Even before the financial crisis, many European CMOs and generic-drug companies were plagued by low utilization and narrow profit margins. Further deterioration of operating profitability has a range of deleterious implications for the CMOs, ranging from deferred maintenance and capital investment, all the way to receivership. Any sustained deterioration in operating profitability will reduce the credit worthiness of CMOs and threaten their access to bank credit.
Availability of financing
The availability and cost of bank credit could impact a number of CMOs, including those that are owned by private-equity companies. Private-equity firms typically use the debt capacity of the companies they own to reduce the amount of equity they have invested in the companies and even as a means of generating cash that they pay to themselves as a dividend. In the case of European CMOs, even though the owners in most cases didn't pay much or anything for their facilities, the owners could have borrowed against their assets and they could be highly leveraged. Even where companies don't depend on debt for financing assets, any deterioration of operating performance could affect CMOs' ability to get lines of credit for basic operating needs.
The financial crisis will hurt the CMO industry by making it more difficult for their clients to get external financing. Financial crises always make investors more risk averse, and investing in new drug development is inherently risky. Europe has always been a difficult place for early-stage companies to raise venture capital, and the deteriorating economic situation is likely to make it worse.
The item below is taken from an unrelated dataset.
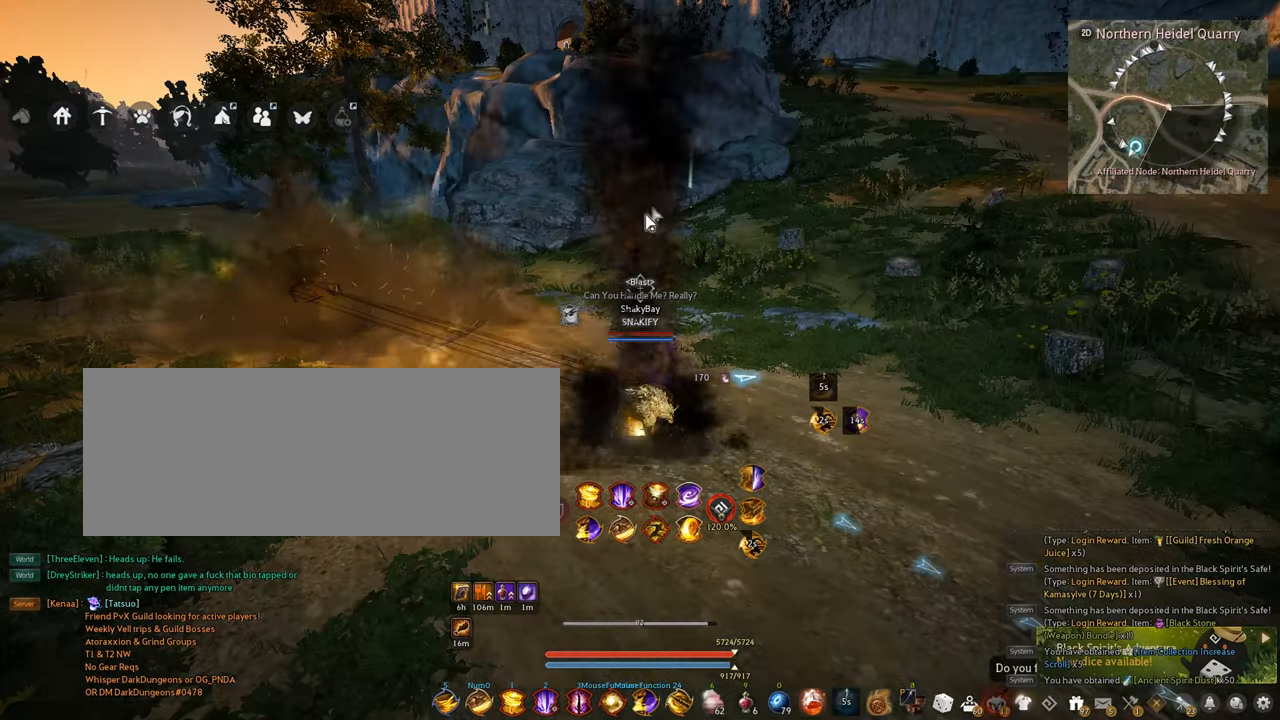
Gameplay with keyboard and mouse; each line is a JSON object with the keys and mouse buttons held at the frame after it. "events" lists presses ("down") and releases ("up") of "a", "c", "d", "e", "f", "q", "s", "shift", "space", "tab", "w", "x", "z", "mouse_left" and "mouse_right" between this image and that frame as [ms after this image, input, new state], when the widget could be followed in between. "mouse_left", "mouse_right" = the "left", "right" buttons of the "mouse" list. No other keys are recorded. Mouse movement is not recorded.
{"keys": [], "mouse": [], "events": []}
The financial crisis is hitting the European CMO sector at a time when it is already weak. According to the PharmSource ADVANTAGE database, Europe has nearly twice as many contract dose manufacturers as North America, including 100 solid dose CMOs and 70 injectables CMOs. Only about one-third of these CMOs are FDA-registered, meaning most of them are limited to competing for business to supply European or emerging markets. As a result, competition for the available business already is intense, thereby pushing pricing and operating margins to barely sustainable levels.
The overcapacity problem has come about because it is so difficult to close redundant manufacturing facilities in Europe. Faced with huge severance costs and negative publicity if they close a facility, global bio/pharmaceutical companies have preferred to give away facilities to management teams and private-equity firms that are willing to run them as CMOs. That approach gets rid of the headache for the pharmaceutical company, but it has created an unsustainable situation for the CMO industry.
Under these dire circumstances, we believe that a number of CMOs face significant risk of insolvency in the near term. While most of them are privately held companies that don't publish their financial statements, the situations where we can see the financial results show very poor operating margins and minimal debt capacity. The precarious state of the European financial system and the implications of that weakness may be enough to push some of those companies over the edge.
Bio/pharmaceutical companies that depend on European CMOs face a major due diligence challenge. They need to monitor their European CMOs closely, gain a thorough understanding of their balance sheets and cash flows, and be aware of their exposure to negative developments in the credit environment. For CMOs owned by larger entities, the oversight should extend to the corporate parents as well. There are some major CMOs whose corporate parents have extensive interests in sectors outside pharmaceuticals that are heavily exposed to the financial crisis, such as retailing and property development. Bio/pharmaceutical companies also will need to have alternate sourcing plans in place in the event that financial developments interrupt product supply.